Anlässlich der bevorstehenden Schließung des letzten Wirtshauses im Ort hat die Innviertler Gemeinde Zell an der Pram (Bezirk Schärding) einen Agenda.Zukunft-Prozess gestartet. Gemeinsam mit den Bürger:innen soll eine Lösung für die Zukunft des Wirtshauses im Sinne einer Begegnungsmöglichkeit und gastronomischen Versorgung im Ort entwickelt werden.
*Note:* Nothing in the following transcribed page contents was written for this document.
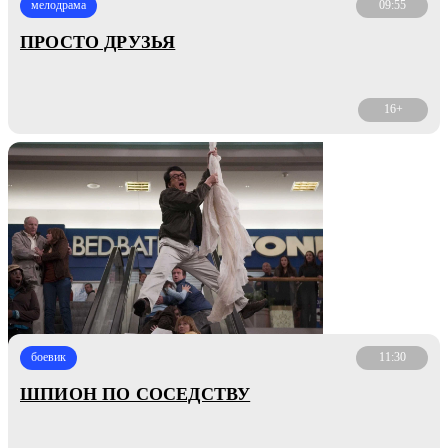
мелодрама
09:55
ПРОСТО ДРУЗЬЯ
16+
боевик
11:30
ШПИОН ПО СОСЕДСТВУ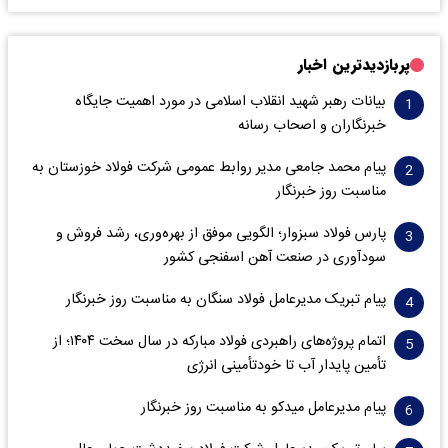
پربازدیدترین اخبار
بیانات رهبر شهید انقلاب اسلامی در مورد اهمیت جایگاه
خبرنگاران و اصحاب رسانه
پیام محمد جامعی مدیر روابط عمومی شرکت فولاد خوزستان به
مناسبت روز خبرنگار
پارس فولاد سبزوار؛ الگویی موفق از بهره‌وری، رشد فروش و
سود‌آوری در صنعت آهن اسفنجی کشور
پیام تبریک مدیرعامل فولاد سنگان به مناسبت روز خبرنگار
اتمام پروژه‌های راهبردی فولاد مبارکه در سال سخت ۱۴۰۴؛ از
تأمین پایدار آب تا خودتأمینی انرژی
پیام مدیرعامل میدکو به مناسبت روز خبرنگار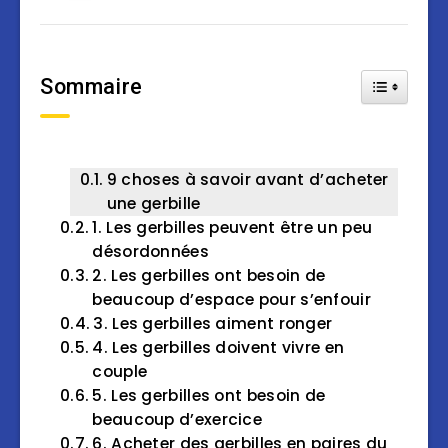
Sommaire
Toggle Tab
9 choses à savoir avant d’acheter
une gerbille
1. Les gerbilles peuvent être un peu
désordonnées
2. Les gerbilles ont besoin de
beaucoup d’espace pour s’enfouir
3. Les gerbilles aiment ronger
4. Les gerbilles doivent vivre en
couple
5. Les gerbilles ont besoin de
beaucoup d’exercice
6. Acheter des gerbilles en paires du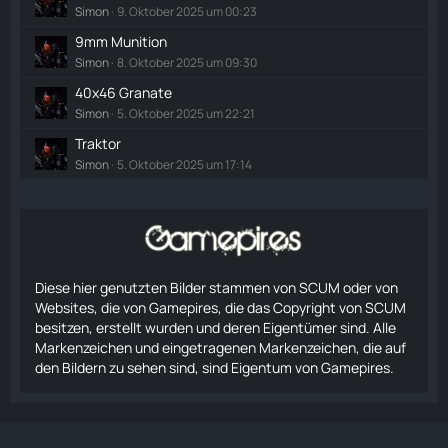
Simon
9. Oktober 2025 um 00:23
9mm Munition
Simon
8. Oktober 2025 um 09:30
40x46 Granate
Simon
5. Oktober 2025 um 22:21
Traktor
Simon
5. Oktober 2025 um 17:14
Diese hier genutzten Bilder stammen von SCUM oder von
Websites, die von Gamepires, die das Copyright von SCUM
besitzen, erstellt wurden und deren Eigentümer sind. Alle
Markenzeichen und eingetragenen Markenzeichen, die auf
den Bildern zu sehen sind, sind Eigentum von Gamepires.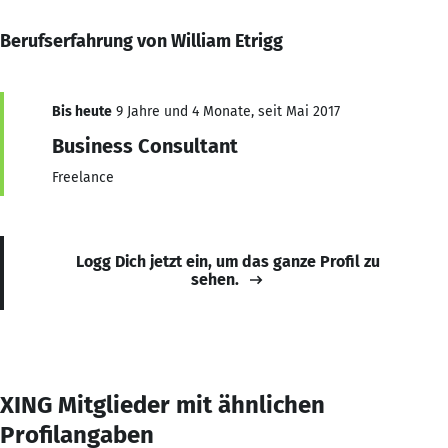
Berufserfahrung von William Etrigg
Bis heute
9 Jahre und 4 Monate, seit Mai 2017
Business Consultant
Freelance
Logg Dich jetzt ein, um das ganze Profil zu
sehen.
XING Mitglieder mit ähnlichen
Profilangaben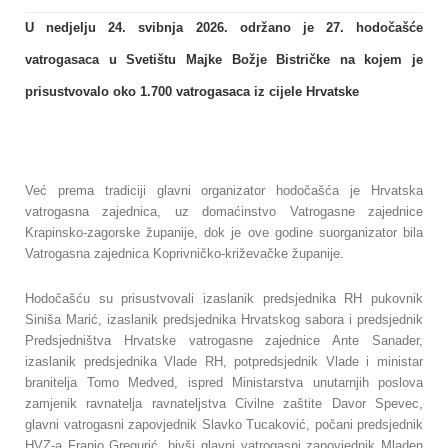
U nedjelju 24. svibnja 2026. održano je 27. hodočašće
vatrogasaca u Svetištu Majke Božje Bistričke na kojem je
prisustvovalo oko 1.700 vatrogasaca iz cijele Hrvatske
Već prema tradiciji glavni organizator hodočašća je Hrvatska
vatrogasna zajednica, uz domaćinstvo Vatrogasne zajednice
Krapinsko-zagorske županije, dok je ove godine suorganizator bila
Vatrogasna zajednica Koprivničko-križevačke županije.
Hodočašću su prisustvovali izaslanik predsjednika RH pukovnik
Siniša Marić, izaslanik predsjednika Hrvatskog sabora i predsjednik
Predsjedništva Hrvatske vatrogasne zajednice Ante Sanader,
izaslanik predsjednika Vlade RH, potpredsjednik Vlade i ministar
branitelja Tomo Medved, ispred Ministarstva unutarnjih poslova
zamjenik ravnatelja ravnateljstva Civilne zaštite Davor Spevec,
glavni vatrogasni zapovjednik Slavko Tucaković, počani predsjednik
HVZ-a Franjo Gregurić, bivši glavni vatrogasni zapovjednik Mladen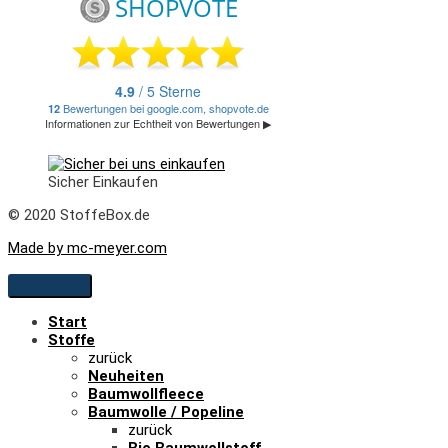
Sicher Einkaufen
© 2020 StoffeBox.de
Made by mc-meyer.com
Start
Stoffe
zurück
Neuheiten
Baumwollfleece
Baumwolle / Popeline
zurück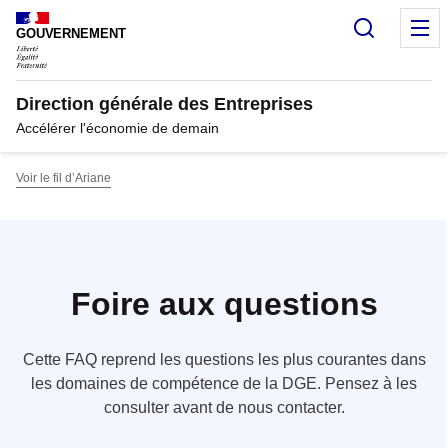
Panneau de gestion des cookies
Recherc
M
GOUVERNEMENT
Direction générale des Entreprises
Accélérer l'économie de demain
Voir le fil d’Ariane
Foire aux questions
Cette FAQ reprend les questions les plus courantes dans
les domaines de compétence de la DGE. Pensez à les
consulter avant de nous contacter.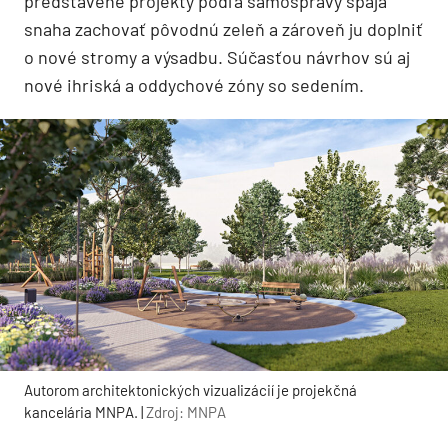
predstavené projekty podľa samosprávy spája
snaha zachovať pôvodnú zeleň a zároveň ju doplniť
o nové stromy a výsadbu. Súčasťou návrhov sú aj
nové ihriská a oddychové zóny so sedením.
Autorom architektonických vizualizácií je projekčná
kancelária MNPA. |
Zdroj: MNPA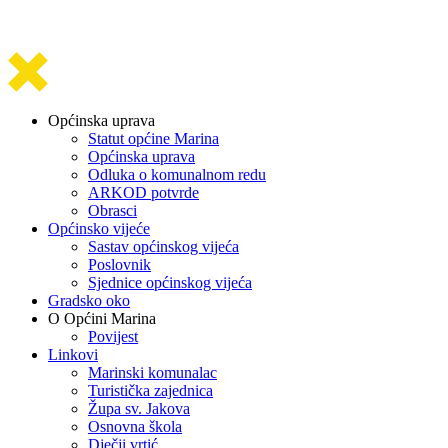
Općinska uprava
Statut općine Marina
Općinska uprava
Odluka o komunalnom redu
ARKOD potvrde
Obrasci
Općinsko vijeće
Sastav općinskog vijeća
Poslovnik
Sjednice općinskog vijeća
Gradsko oko
O Općini Marina
Povijest
Linkovi
Marinski komunalac
Turistička zajednica
Župa sv. Jakova
Osnovna škola
Dječji vrtić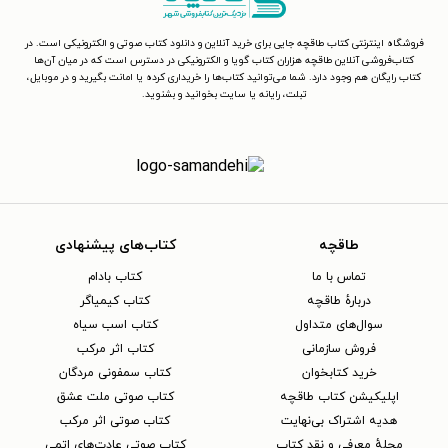
فروشگاه اینترنتی کتاب طاقچه جایی برای خرید آنلاین و دانلود کتاب صوتی و الکترونیکی است. در
کتاب‌فروشی آنلاین طاقچه هزاران کتاب گویا و الکترونیکی در دسترس است که در میان آن‌ها
کتاب رایگان هم وجود دارد. شما می‌توانید کتاب‌ها را خریداری کرده یا امانت بگیرید و در موبایل،
تبلت، رایانه یا سایت بخوانید و بشنوید.
طاقچه
کتاب‌های پیشنهادی
تماس با ما
کتاب بادام
دربارهٔ طاقچه
کتاب کیمیاگر
سوال‌های متداول
کتاب اسب سیاه
فروش سازمانی
کتاب اثر مرکب
خرید کتابخوان
کتاب سمفونی مردگان
اپلیکیشن کتاب طاقچه
کتاب صوتی ملت عشق
هدیه اشتراک بی‌نهایت
کتاب صوتی اثر مرکب
مجلهٔ معرفی و نقد کتاب
کتاب صوتی عادت‌های اتمی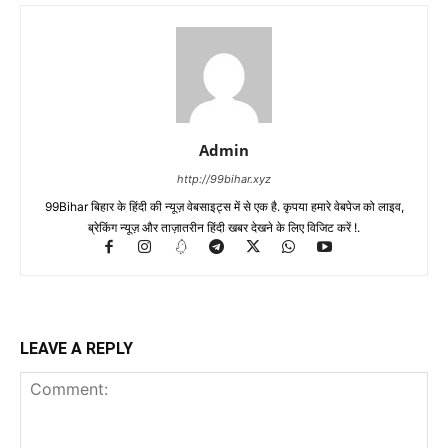
Admin
http://99bihar.xyz
99Bihar बिहार के हिंदी की न्यूज़ वेबसाइट्स में से एक है. कृपया हमारे वेबपेज को लाइव,
ब्रेकिंग न्यूज़ और ताज़ातरीन हिंदी खबर देखने के लिए विजिट करें !.
LEAVE A REPLY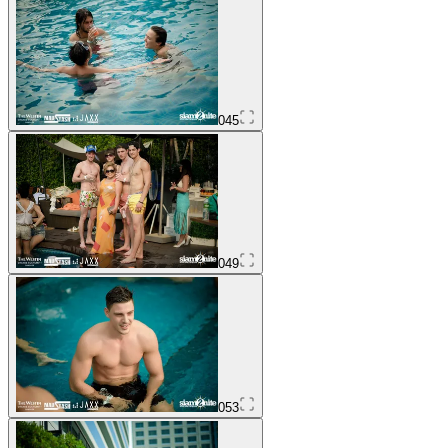
045
049
053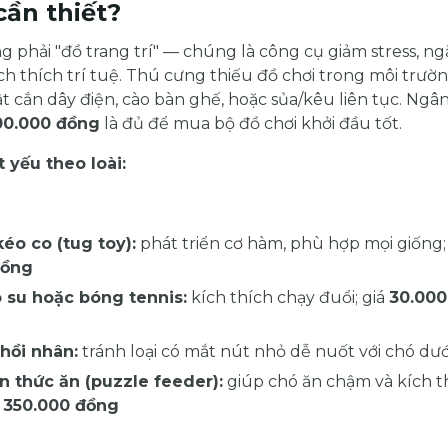
cần thiết?
g phải "đồ trang trí" — chúng là công cụ giảm stress, ng
ích thích trí tuệ. Thú cưng thiếu đồ chơi trong môi trư
ật cắn dây điện, cào bàn ghế, hoặc sủa/kêu liên tục. Ngâ
00.000 đồng
là đủ để mua bộ đồ chơi khởi đầu tốt.
t yếu theo loài:
éo co (tug toy):
phát triển cơ hàm, phù hợp mọi giống;
đồng
 su hoặc bóng tennis:
kích thích chạy đuổi; giá
30.000
hồi nhân:
tránh loại có mắt nút nhỏ dễ nuốt với chó dướ
n thức ăn (puzzle feeder):
giúp chó ăn chậm và kích th
– 350.000 đồng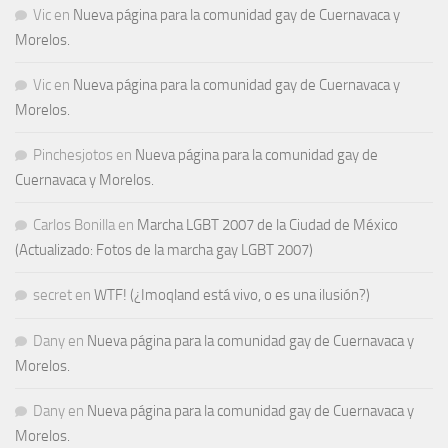
Vic
en
Nueva página para la comunidad gay de Cuernavaca y
Morelos.
Vic
en
Nueva página para la comunidad gay de Cuernavaca y
Morelos.
Pinchesjotos
en
Nueva página para la comunidad gay de
Cuernavaca y Morelos.
Carlos Bonilla
en
Marcha LGBT 2007 de la Ciudad de México
(Actualizado: Fotos de la marcha gay LGBT 2007)
secret
en
WTF! (¿Imoqland está vivo, o es una ilusión?)
Dany
en
Nueva página para la comunidad gay de Cuernavaca y
Morelos.
Dany
en
Nueva página para la comunidad gay de Cuernavaca y
Morelos.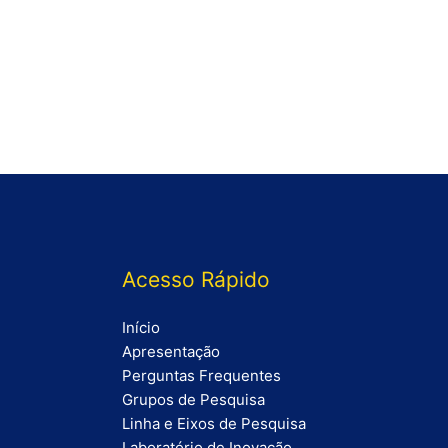
Acesso Rápido
Início
Apresentação
Perguntas Frequentes
Grupos de Pesquisa
Linha e Eixos de Pesquisa
Laboratório de Inovação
In den Aktivitäten zur positiven Zukunft von Zell an der Pram wird der Fokus - neben der partizipativen Entwicklung des Wirtshauses im Ortszentrum - auch auf eine ganzheitliche zukunftsorientierte Betrachtung zur Entwicklung der Gemeinde gelegt und eine Beteiligungskultur etabliert.
Gestartet hat die Bürger:innenbeteiligung mit den Zeller Zukunftstagen, bei denen in diversen Workshops verschiedene Zielgruppen ihre Zukunftsvisionen, Ideen und Anliegen eingebracht haben. Diese Veranstaltungsreihe startete am ersten Februar 2026 mit einem Sonntagsstammtisch. Im Laufe der gesamten darauffolgenden Woche nahmen verschiedene Zielgruppen, darunter Wirtschaftstreibende, Vereine, Zugezogene, etc. an den abendlichen Veranstaltungen teil.
Johannes Brandl, Prozessbegleiter des themenbezogenen Basisprozesses in Zell fand klare Worte zu der Beteiligungskultur in Zell:
„Ein Wirtshausleben, wie in Zell an der Pram beim GH Wohlmuth gibt es nur noch in ganz wenigen Ortschaften und ist etwas sehr Besonderes. Zell hat ein reges gesellschaftliches Leben und die Zeller*innen fühlen sich mitverantwortlich. Es ist ihnen wichtig, dass die Gemeinschaft und das Zusammenkommen im Ort weiterleben.“
Nach der Startphase des Prozesses beginnt nun die Umsetzungs- und Ergebnisphase mit Kick-off für ausgewählte Startprojekte in verschiedenen Themenbereichen.